Happy Endings directed by Dan Roos, who made the intelligent and very funny film The Opposite of Sex, was a satisfying ensemble character study. The lead story involves step siblings Mamie (Lisa Kudrow) and Charlie (Steve Coogan) as they try to find happiness in life. There are several subplots involving other characters played by the likes of Tom Arnold, Jason Ritter, Maggie Glyllenhall, Laura Dern among others. The stories are interwoven throughout as the stories and characters converge. The characters are funny, flawed, and realistic. They blindly struggle through life trying to find contentment. There are funny and interesting written asides that appear white on black, which comment on the action and inform the viewers about the fates of the characters. It seems that all of the characters have certain mysteries unto themselves and that like most people their happiness is dependent on other people. The endings are happy, but realistic and unpredictable.

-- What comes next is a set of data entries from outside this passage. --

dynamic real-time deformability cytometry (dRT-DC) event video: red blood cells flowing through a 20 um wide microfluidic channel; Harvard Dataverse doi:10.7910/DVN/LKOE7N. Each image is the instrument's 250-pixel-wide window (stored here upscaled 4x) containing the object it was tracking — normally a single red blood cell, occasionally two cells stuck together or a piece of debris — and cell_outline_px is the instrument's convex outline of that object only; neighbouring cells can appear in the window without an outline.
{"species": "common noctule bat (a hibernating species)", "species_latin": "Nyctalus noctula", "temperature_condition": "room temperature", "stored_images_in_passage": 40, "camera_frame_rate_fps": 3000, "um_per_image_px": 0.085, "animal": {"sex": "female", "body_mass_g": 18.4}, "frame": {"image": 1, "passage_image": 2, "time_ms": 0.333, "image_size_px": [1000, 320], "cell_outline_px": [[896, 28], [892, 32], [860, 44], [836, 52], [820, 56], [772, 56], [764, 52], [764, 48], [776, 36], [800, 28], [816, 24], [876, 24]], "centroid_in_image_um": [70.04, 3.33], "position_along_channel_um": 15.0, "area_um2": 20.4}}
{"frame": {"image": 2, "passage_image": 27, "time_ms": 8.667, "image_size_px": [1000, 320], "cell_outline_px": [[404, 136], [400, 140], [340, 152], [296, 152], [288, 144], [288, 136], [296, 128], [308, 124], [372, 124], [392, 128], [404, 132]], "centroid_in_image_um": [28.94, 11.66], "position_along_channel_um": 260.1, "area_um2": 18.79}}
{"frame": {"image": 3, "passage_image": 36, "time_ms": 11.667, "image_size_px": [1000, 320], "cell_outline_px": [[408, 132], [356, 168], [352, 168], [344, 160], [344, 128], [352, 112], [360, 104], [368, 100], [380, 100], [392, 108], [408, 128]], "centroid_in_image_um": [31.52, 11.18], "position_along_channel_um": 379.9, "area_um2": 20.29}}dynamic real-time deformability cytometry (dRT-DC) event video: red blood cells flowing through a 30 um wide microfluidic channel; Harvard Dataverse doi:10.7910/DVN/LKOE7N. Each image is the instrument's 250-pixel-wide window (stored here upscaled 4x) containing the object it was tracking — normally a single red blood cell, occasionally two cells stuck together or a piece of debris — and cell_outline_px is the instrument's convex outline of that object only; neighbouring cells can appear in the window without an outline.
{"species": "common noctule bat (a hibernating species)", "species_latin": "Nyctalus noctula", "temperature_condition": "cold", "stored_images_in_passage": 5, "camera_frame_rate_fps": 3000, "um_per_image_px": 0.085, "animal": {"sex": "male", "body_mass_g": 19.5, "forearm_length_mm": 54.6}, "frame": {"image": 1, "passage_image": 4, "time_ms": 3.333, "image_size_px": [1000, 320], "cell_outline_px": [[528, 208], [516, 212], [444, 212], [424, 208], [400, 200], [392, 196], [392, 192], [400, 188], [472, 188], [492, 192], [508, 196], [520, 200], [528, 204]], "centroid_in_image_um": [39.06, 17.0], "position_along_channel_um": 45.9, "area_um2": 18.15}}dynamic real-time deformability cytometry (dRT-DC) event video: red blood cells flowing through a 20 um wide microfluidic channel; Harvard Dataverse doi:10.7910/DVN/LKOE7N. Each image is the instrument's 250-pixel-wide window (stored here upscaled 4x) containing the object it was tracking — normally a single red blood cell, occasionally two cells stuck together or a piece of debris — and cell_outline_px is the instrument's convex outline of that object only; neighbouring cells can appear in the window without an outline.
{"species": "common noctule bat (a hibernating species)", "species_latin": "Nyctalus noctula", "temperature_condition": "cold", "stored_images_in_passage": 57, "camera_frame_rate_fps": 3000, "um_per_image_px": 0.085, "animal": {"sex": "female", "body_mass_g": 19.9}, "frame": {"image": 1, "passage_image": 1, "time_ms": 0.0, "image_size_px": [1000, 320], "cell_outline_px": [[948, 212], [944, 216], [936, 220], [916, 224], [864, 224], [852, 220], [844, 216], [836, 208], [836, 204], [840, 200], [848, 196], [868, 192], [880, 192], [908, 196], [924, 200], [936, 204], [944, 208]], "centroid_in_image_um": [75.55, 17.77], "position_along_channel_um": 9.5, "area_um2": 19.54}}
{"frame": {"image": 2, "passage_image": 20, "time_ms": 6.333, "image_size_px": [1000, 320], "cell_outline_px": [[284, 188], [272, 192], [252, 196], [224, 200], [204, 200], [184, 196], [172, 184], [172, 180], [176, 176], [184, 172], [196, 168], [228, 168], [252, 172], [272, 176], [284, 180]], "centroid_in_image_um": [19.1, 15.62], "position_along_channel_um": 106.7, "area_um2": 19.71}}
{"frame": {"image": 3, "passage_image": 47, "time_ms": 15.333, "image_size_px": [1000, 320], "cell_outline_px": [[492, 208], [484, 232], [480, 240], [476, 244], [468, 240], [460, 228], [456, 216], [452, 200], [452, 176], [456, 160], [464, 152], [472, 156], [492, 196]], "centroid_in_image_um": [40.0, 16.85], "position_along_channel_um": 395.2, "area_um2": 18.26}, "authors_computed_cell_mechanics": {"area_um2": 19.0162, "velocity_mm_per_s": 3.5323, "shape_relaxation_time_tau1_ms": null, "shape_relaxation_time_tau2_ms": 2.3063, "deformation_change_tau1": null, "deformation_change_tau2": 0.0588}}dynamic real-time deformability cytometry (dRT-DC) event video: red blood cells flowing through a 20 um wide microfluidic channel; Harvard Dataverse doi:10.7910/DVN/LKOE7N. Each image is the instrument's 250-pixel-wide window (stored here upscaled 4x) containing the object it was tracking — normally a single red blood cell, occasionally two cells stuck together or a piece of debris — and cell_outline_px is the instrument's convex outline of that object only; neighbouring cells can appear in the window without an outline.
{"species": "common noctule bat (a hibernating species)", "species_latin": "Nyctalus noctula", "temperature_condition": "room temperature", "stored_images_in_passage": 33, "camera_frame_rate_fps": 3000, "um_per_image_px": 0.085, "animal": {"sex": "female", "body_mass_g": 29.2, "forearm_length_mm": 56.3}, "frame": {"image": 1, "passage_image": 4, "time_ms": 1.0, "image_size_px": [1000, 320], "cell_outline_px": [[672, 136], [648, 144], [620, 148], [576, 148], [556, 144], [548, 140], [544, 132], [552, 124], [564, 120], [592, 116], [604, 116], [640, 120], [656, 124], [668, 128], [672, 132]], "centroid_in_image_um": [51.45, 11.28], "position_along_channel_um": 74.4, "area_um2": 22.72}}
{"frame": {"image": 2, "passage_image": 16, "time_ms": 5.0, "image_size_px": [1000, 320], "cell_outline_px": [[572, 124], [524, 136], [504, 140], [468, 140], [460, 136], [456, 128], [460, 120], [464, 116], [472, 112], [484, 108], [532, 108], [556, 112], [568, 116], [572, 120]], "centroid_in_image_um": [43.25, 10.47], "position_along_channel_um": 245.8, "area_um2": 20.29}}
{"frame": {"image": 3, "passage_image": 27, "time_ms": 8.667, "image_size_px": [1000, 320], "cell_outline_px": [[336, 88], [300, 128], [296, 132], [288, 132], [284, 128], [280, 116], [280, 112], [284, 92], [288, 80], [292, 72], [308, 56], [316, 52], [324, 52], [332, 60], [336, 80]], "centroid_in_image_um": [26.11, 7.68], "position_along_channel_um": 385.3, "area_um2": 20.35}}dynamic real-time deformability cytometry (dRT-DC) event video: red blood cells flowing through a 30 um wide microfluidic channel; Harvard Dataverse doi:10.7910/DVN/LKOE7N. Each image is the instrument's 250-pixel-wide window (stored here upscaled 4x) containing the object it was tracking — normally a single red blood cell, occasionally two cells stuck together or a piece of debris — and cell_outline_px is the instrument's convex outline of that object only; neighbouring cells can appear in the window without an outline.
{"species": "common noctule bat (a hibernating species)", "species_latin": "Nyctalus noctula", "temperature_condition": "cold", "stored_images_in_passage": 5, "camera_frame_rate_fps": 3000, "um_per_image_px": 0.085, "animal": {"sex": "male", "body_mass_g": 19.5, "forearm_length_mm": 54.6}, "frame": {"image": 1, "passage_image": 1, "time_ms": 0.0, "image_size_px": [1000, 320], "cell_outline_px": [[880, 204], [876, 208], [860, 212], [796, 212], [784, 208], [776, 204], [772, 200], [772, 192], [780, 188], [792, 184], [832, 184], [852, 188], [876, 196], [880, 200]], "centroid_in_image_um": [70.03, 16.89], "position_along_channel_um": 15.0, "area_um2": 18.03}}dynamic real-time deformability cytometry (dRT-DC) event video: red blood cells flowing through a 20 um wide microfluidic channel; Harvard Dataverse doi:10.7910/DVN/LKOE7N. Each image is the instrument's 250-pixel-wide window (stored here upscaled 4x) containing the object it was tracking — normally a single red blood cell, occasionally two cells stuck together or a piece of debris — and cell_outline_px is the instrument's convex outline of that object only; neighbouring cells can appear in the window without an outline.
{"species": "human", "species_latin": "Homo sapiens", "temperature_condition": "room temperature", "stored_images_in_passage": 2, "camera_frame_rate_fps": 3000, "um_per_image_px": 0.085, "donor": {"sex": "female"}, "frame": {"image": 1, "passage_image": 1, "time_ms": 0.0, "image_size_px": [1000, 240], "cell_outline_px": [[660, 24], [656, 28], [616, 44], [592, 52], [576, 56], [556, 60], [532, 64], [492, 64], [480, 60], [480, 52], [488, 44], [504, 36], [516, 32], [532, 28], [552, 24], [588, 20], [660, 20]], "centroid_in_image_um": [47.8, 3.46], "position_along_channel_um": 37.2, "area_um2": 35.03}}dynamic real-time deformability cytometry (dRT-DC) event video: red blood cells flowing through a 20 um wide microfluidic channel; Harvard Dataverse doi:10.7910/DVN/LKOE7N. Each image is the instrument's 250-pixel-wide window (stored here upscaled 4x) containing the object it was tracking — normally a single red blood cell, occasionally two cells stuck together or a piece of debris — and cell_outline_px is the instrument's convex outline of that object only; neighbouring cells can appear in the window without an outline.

Steve Carrell has proved his comedic mettle in the American version of The Office and furthers his reputation in the entertaining The-40-Year Old Virgin. It’s a good natured film that could have been more sophomoric. It has gotten universally good reviews and is mostly entertaining, however there are a couple of misfires like the musical sequence near the end of the film that seems to have been lifted from the tepid film-The Anchorman.
Pretty Persuasion joins the ranks of biting high school satires like Heathers, Clueless, Election, and Mean Girls as it takes on the culture of celebrity, racism, popularity, entitlement, and a host of other targets. Eve Rachel Wood, who was so impressive in Thirteen is equally good here as the scheming Lolita exploiting everyone around her. There are good supporting roles by Ron Livingston, James Woods, and Jane Krakow.
Purple Butterfly is a film that could have bee great had it been edited differently. As is the intriguing, noir-ish spy film starring the enchanting Ziyi Zhang is a bit of a confusing mess. It is set in Japanese occupied Shanghai before WWII, and Zhang has fallen in love with a Japanese student and then becomes radicalized when her brother is murdered by a Japanese zealot, and gets involved in a game of cat and mouse with her former Japanese lover who returns as a spy for the Japanese. In another plotline a Chinese man is mistaken for a member of the resistance and his lover is killed in an inadvertent shootout. There is a bleak gray tone for the film that suggests a sort of foreboding for the doomed characters. There seems to be a nod to Wong Kar-Wai in its romantic doomed tone, however, it’s incoherence detracts from the overall effect.
Bad Education garnered a lot of praise last year. Most Pedro Almodovar films have something to engage the viewer and this is no exception. And it had a very interesting and complex plot structure that seem to expand as the movie progressed. There were also some inspired performances, especially Gael Garcia Bernal.